As Chasing Aphrodite follows various pieces of art from discovery and looting through to public unveilings at museum galas, the authors introduce a plethora of characters. Equal attention is given to ordinary fisherman who pull a bronze figure from the ocean to billionaire J. Paul Getty himself and on to the museum personnel and Italian police investigators. The characters are real people, and readers walk away with a sense of the conflicting ambitions of each.
Even passages about the United Nations Educational, Scientific and Cultural Organization and changing international law about importing and acquisitioning antiquities that could, in other works, be skipped over to get back to the “good parts,” keep the reader’s interest.
The Aphrodite statue serves as the touchstone throughout the book. The statue is believed to have been looted from Sicily, and experts now question whether it depicts the goddess of love or, through the convoluted family ties of Greek and Roman mythology, her cousin Persephone. Spoiler alert for those who didn’t follow the original articles or ensuing publicity: the statue is now at the Aidone Archaeological Museum in Sicily.
Time and again, Felch and Frammolino return to the Aphrodite statue, using her journey to follow the trail of black and grey market dealers and the surprisingly high propensity for some museum officials to forge documents of origin and even personally smuggle artifacts into the United States.
The Italian investigation into the key players undoubtedly took a long time (the book covers years) and was likely repetitive and involved more paper shuffling than action. It’s to Chasing Aphrodite’s credit that the investigation seems lively. Scenes where the key investigators discover photographs and artifacts in a warehouse seem lifted from a movie. A brief mention that two investigators develop a personal relationship heightens the life imitating art atmosphere that permeates the book.
For someone not working in a museum, the descriptions of internal politics and power don’t seem real. Flaws that stand out in fiction as clichés – hubris, narcissism, greed – are real human traits. The jockeying for power at the Getty and need to improve the collection seem to bring out the best and worst of the people involved. Arguments for acquiring questionable artifacts may start off well-intentioned but are overwhelmed by the mounting arguments against. Even then, some museum officials persist in clinging to their old ways more fiercely than before while presenting a public front of protecting the countries of origin. Unlike fiction, villains of the piece aren’t as black and white.
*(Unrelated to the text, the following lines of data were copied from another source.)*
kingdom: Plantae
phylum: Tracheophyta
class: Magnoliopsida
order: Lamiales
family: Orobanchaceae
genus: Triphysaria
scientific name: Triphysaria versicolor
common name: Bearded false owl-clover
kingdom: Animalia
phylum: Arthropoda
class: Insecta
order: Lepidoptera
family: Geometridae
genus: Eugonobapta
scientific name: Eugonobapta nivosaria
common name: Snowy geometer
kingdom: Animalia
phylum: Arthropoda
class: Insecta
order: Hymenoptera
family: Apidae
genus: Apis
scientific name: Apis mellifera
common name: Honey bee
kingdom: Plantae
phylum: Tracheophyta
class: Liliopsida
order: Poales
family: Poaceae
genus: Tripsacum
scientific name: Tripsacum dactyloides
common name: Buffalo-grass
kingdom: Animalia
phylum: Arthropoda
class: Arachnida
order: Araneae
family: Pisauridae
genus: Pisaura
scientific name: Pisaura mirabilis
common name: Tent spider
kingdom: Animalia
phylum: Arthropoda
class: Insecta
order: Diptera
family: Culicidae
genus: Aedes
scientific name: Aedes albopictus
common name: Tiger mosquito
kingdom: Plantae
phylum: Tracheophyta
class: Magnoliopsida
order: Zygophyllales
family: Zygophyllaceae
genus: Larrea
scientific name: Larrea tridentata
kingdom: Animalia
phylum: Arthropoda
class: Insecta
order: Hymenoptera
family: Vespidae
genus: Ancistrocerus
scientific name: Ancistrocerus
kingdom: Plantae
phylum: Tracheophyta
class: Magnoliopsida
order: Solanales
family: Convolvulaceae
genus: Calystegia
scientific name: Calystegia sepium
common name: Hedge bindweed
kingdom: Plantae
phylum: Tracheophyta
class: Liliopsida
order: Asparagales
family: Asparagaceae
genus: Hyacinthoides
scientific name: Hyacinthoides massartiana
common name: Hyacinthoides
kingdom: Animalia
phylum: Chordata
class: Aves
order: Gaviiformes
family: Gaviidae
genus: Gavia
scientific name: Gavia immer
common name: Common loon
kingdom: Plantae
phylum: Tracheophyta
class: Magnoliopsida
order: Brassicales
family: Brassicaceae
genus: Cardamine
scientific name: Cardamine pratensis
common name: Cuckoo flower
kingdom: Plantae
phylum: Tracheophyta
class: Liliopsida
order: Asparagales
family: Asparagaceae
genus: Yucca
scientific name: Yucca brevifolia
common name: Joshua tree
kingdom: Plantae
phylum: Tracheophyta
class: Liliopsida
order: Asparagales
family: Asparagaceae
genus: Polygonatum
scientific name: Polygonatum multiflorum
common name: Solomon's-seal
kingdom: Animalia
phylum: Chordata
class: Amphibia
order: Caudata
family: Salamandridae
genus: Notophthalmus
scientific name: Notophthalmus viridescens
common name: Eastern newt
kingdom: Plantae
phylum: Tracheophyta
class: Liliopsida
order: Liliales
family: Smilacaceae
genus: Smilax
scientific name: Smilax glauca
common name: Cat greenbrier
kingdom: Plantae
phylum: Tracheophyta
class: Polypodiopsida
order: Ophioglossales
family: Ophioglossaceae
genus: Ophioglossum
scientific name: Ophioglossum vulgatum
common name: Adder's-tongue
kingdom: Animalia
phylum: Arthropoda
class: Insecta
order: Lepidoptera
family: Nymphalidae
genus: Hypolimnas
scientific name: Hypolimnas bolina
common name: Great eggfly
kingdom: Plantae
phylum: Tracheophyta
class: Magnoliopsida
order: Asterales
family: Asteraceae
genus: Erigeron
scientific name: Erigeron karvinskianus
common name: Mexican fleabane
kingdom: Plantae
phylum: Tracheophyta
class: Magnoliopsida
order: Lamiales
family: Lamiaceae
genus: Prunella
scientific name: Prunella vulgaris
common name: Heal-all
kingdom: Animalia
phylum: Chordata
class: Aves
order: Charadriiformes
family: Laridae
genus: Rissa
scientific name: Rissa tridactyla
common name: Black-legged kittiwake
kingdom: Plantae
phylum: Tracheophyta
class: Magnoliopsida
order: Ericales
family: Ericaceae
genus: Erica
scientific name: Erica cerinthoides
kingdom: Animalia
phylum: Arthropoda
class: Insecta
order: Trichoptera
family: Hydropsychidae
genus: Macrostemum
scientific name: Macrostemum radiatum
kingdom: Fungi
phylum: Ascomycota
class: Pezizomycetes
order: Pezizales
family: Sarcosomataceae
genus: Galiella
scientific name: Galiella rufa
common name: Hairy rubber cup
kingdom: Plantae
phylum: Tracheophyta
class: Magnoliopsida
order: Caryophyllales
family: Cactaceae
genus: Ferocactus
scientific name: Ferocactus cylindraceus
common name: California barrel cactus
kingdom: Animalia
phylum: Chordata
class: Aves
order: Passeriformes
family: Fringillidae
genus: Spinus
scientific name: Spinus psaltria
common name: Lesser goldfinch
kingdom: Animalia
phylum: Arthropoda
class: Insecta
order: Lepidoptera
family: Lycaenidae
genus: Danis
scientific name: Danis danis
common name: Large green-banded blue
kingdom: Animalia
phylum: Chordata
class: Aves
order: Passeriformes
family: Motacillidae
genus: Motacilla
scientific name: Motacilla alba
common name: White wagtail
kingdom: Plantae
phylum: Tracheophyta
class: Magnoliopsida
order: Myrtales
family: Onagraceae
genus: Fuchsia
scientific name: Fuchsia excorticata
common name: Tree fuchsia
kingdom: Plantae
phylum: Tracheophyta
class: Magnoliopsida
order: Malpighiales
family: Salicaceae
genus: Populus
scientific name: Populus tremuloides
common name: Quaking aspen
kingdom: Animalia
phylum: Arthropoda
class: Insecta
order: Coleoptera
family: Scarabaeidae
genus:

The authors make it easy to understand how the collecting process began and why it continued for so long.
Inevitably though, the Getty and other museums had to change their policies. As an Italian archaeological director writes to True, “Do you have any idea how many archaeological sites have been plundered so that a single object can reach the market? How much scientific evidence we have lost? How many other objects have been destroyed? Acquiring from the market is a crime against science and against the cultural and historic patrimony of another country.”